Water shortage, strong reduction in electricity production is on the horizon

More than 60% of hydroelectric power plants in the world are at risk due to climate change

MILAN - Climate is crippling the whole planet. The continuous changes in weather will lead to a strong decrease in the production of hydroelectric energy in the next years (around 60%). A forecast that is confirmed by the data from plants present in Europe, USA, South Africa and South America. The issue was raised by a study published on Nature Climate Change, a work produced by a team of researchers of the Dutch University of Wageningen and by the International Institute for Applied Systems Analysis (IIASA).

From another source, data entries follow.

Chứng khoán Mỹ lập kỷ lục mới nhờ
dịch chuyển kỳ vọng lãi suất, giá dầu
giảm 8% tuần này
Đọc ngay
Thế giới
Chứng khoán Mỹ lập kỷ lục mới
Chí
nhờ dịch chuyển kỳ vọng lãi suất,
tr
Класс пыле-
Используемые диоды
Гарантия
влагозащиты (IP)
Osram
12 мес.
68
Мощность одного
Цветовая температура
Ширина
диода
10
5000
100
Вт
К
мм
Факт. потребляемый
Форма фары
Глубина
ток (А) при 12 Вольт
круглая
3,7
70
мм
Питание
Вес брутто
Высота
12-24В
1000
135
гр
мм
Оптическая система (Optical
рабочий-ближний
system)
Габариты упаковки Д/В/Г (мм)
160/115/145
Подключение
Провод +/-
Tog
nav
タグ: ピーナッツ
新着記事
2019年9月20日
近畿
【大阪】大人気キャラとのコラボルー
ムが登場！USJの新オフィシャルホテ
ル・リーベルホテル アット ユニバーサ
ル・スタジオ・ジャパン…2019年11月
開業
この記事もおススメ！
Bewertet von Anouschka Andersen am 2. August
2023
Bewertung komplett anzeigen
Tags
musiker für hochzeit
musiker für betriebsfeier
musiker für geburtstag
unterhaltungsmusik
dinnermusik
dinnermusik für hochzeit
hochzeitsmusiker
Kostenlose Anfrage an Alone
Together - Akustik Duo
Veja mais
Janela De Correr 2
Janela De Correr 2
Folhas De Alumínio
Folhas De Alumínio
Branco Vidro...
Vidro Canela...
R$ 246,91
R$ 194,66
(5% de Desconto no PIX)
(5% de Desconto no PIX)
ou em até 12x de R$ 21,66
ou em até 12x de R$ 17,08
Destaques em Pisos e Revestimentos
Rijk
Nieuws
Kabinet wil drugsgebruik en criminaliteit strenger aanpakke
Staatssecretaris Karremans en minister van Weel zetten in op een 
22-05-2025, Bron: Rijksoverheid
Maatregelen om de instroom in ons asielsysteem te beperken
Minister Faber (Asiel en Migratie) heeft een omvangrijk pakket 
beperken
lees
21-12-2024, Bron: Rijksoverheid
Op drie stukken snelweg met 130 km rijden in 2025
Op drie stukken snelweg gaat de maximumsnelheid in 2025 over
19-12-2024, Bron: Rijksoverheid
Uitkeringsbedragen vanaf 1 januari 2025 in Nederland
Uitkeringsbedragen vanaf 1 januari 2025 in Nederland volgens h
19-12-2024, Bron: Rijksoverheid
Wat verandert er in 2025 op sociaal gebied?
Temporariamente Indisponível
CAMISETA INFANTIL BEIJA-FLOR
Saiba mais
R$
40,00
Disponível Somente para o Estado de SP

Hydroelectric and Thermoelectric energy

"Currently hydroelectric and thermoelectric energy contribute together to cover 98% of the production of electricity in the world, say the Dutch researchers. These self-production technologies strongly depend from both the availability of water and from the temperature of water for cooling, which carries out a fundamental role also in the production of thermoelectric energy. Climate change and the following alterations in water resources will therefore affect energy production, while the demand for energy continues to grow with economic growth and the growing world population.

Climate change

The published study presents a global assessment of the vulnerability to climate change and to the reduction of water resources available for the current hydroelectric energy and from the thermoelectric energy production system, on a global level, but also the options for adaptation for water and energy sustainability during the XXI century. "This is the first study of its kind to examine the link between climate change, water resources and electricity production on a global level, states Keywan Riahi, director of the energy program of IIASA. We clearly demonstrate that plants do not only cause climate change but that they could also be strongly affected by it".